Travel Channel Host: Yelp Is A Forum For Uninformed Morons To Take Down Restaurants

Zimmern calls Yelp a "forum for a bunch of uninformed morons."

Zimmern calls Yelp a “forum for a bunch of uninformed morons.”

Since the first food critic bashed a prehistoric cook over the head with a rock, chefs have been trying to appease these evaluators, some of whom had the pull to sink an eatery with a few nasty words. So what happens when not only everyone becomes a critic, but when the place they post their criticism becomes a go-to source for finding grub?

Andrew Zimmern, host of Travel Channel’s Bizarre Foods, recently voiced his displeasure with online review site Yelp in his “Go Fork Yourself” podcast.

“The problem for me is that crowd sourcing is very beneficial except when it comes to things like restaurant criticism and restaurant reviews and restaurant recommenders,” explains Zimmern [via Eater.com], who likens asking Yelp for a restaurant suggestion to asking his son “which John Updike book is his favorite — because he’ll just point at any old random one. And while he might get lucky, and certainly most John Updike books are really good, Yelp essentially gives a tremendous forum for a bunch of uninformed morons to take down restaurants.”

Zimmern cites the story of the owners of New York’s Big Gay Ice Cream shop, who recently claimed they were contacted by a group of “elite” Yelp reviewers who demanded the shop open early just for them.

The TV host, who had previously penned an editorial saying that Yelp wasn’t as bad as it had been — thanks to management and filtering of reviews, says he’s reverting back to his old way of thinking about the site.

“I have now decided after another six eight months have gone by that the number of stories that I hear like this from people who I trust, who I know aren’t BSing me… that Yelp has become dangerously unstable. Because clearly they have people abusing the system, who are using the Yelp name to go out and graymail and blackmail restaurants. Yelp to me is something that just doesn’t work.”

I’ve previously put in my two cents about how users should read all Yelp reviews — not just for restaurants — with a grain of salt, but I feel like there are two issues that make crowd-sourced restaurant reviews particularly difficult.

First, what constitutes good and bad food is often a subjective matter (as evidenced by the hate mail I still receive for this 2010 headline), and just because a restaurant’s menu may only cater to a smaller group of customers does not necessarily mean it’s not providing a good product.

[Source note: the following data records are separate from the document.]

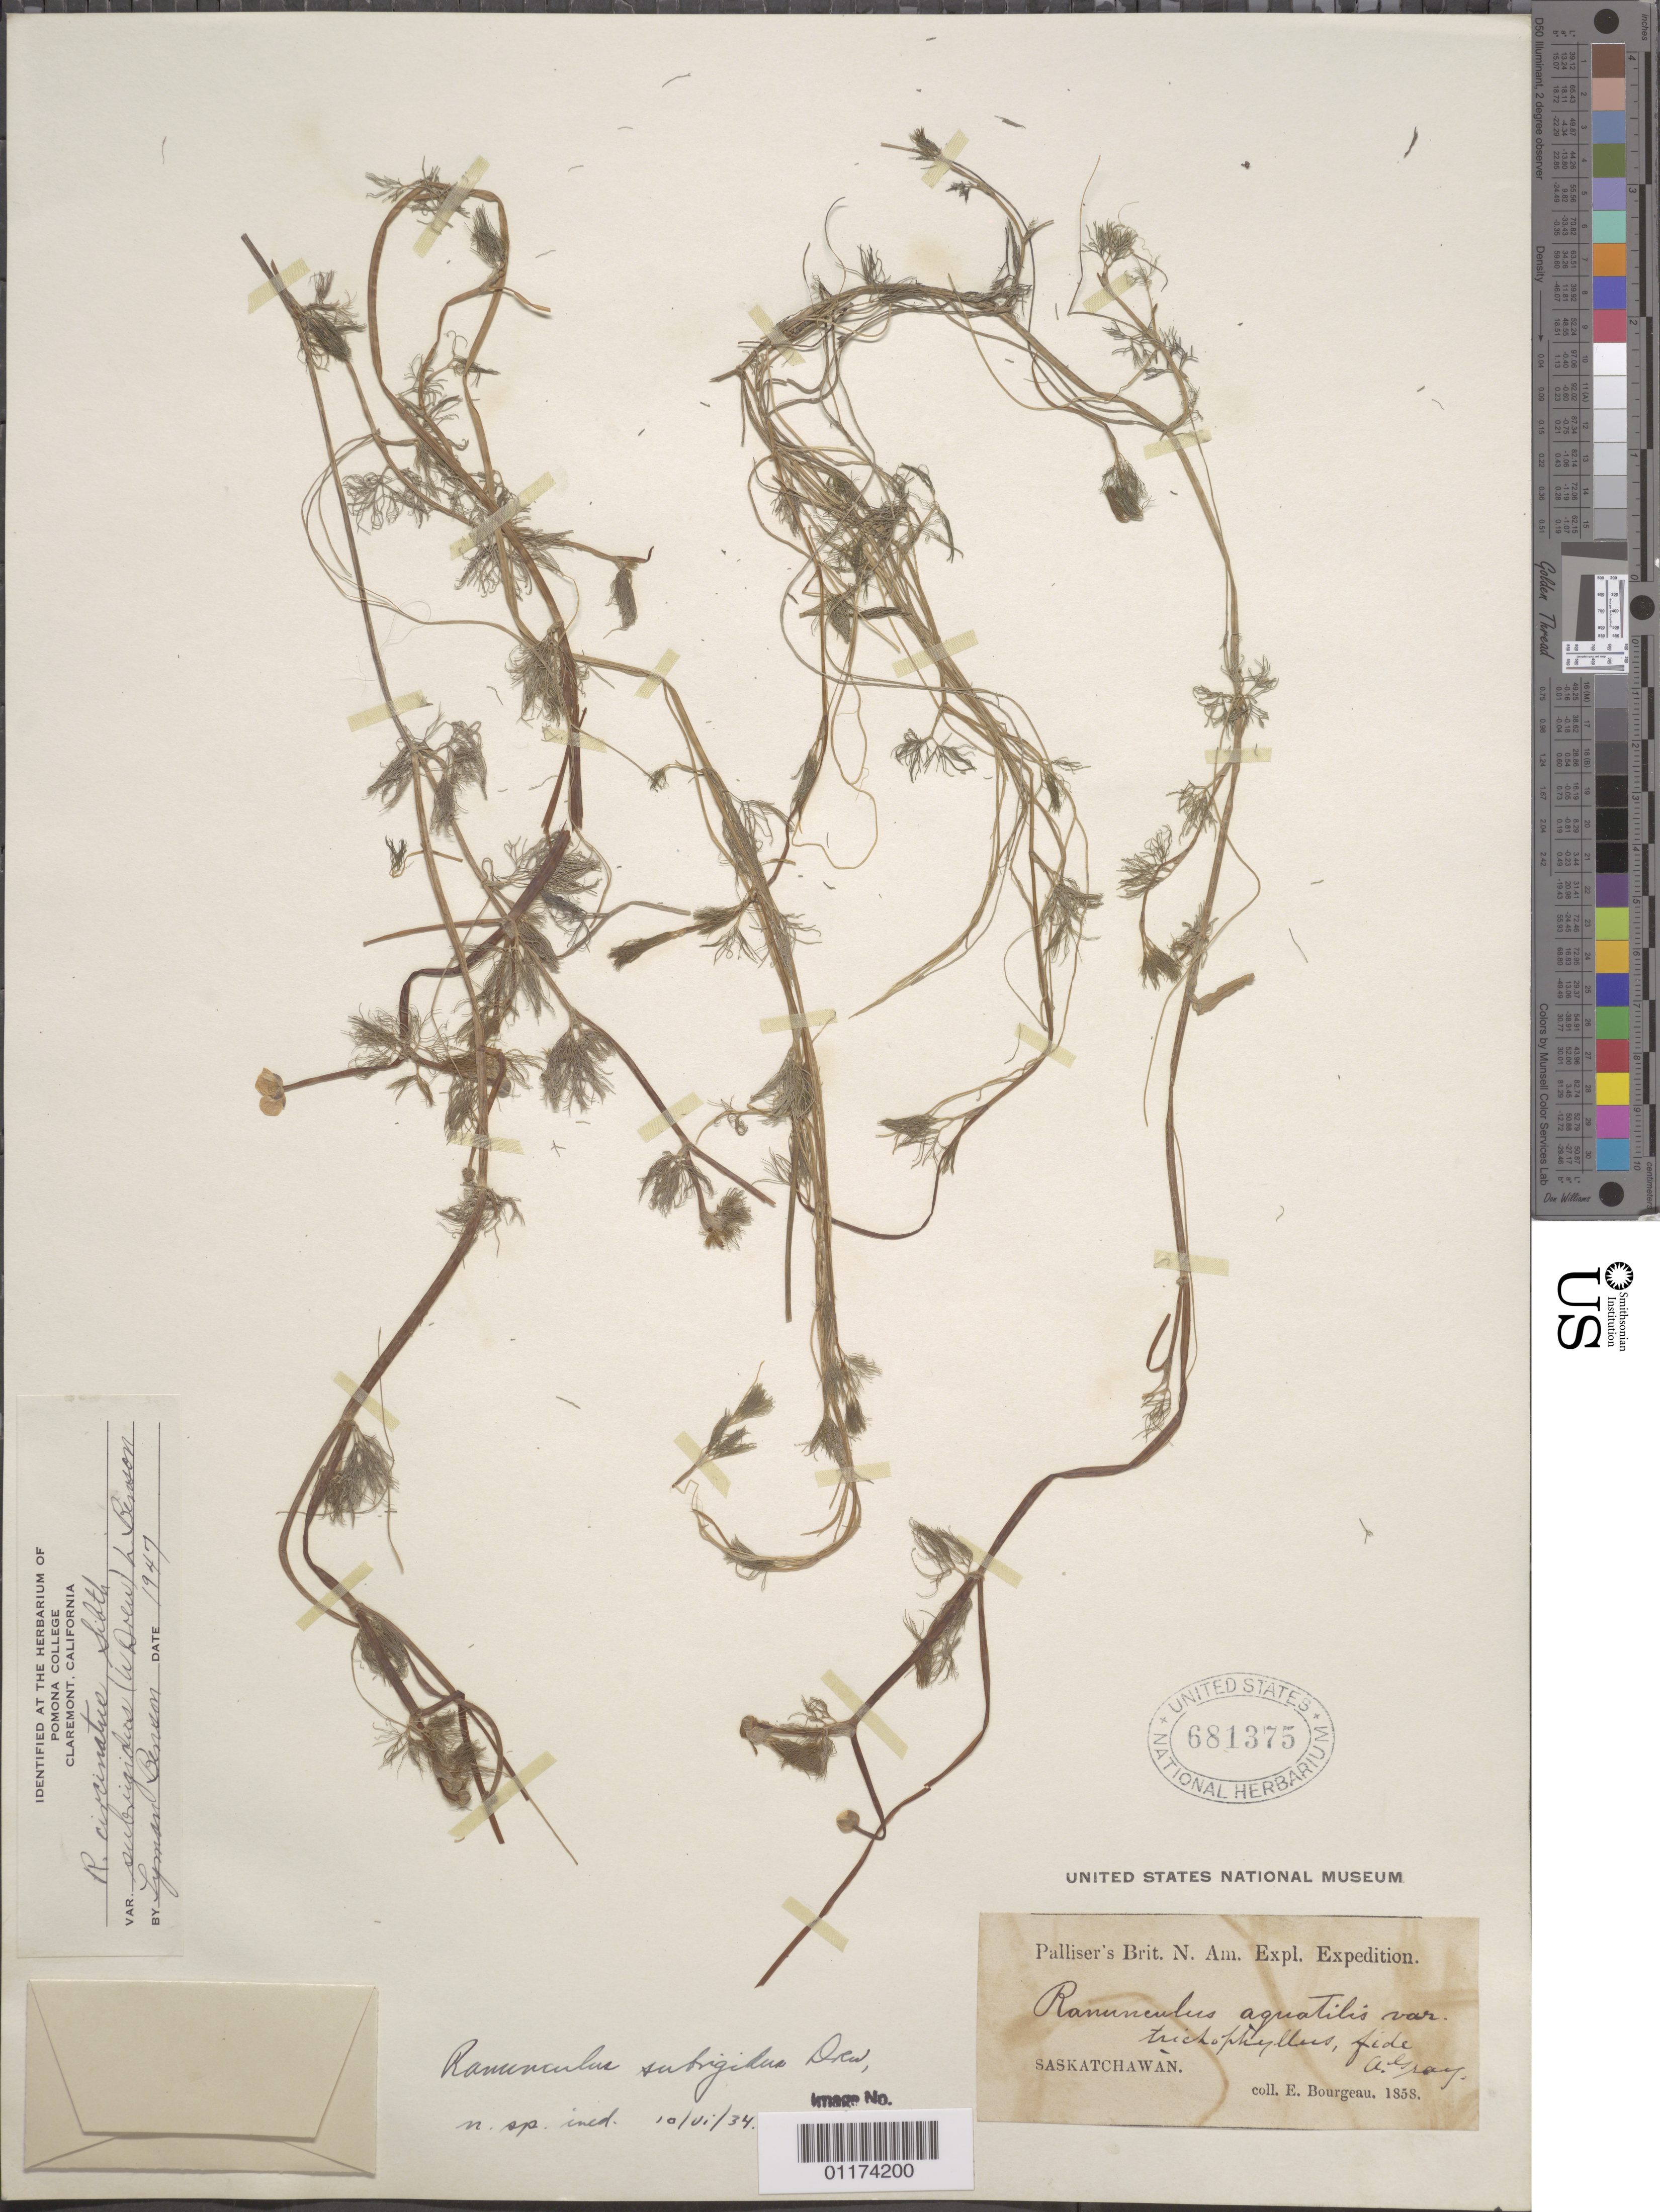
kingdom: Plantae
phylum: Tracheophyta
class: Magnoliopsida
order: Ranunculales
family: Ranunculaceae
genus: Ranunculus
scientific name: Ranunculus circinatus var. subrigidus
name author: (W.B. Drew) L.D. Benson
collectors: E. Bourgeau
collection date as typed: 1858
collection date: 1858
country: Canada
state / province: Saskatchewan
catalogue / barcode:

Second, as we’ve mentioned many, many times on this site it’s often easier to get someone to say something mean online than it is to get them to offer praise, so a number of restaurant operators, whether they are right or not, are going to get defensive when they see a negative review online — and some of them will fire back in ways that are probably out of proportion to the original review.

Eating out is a risk. And for centuries, it was a risk we all took — and (mostly) survived — without the assistance of the Internet.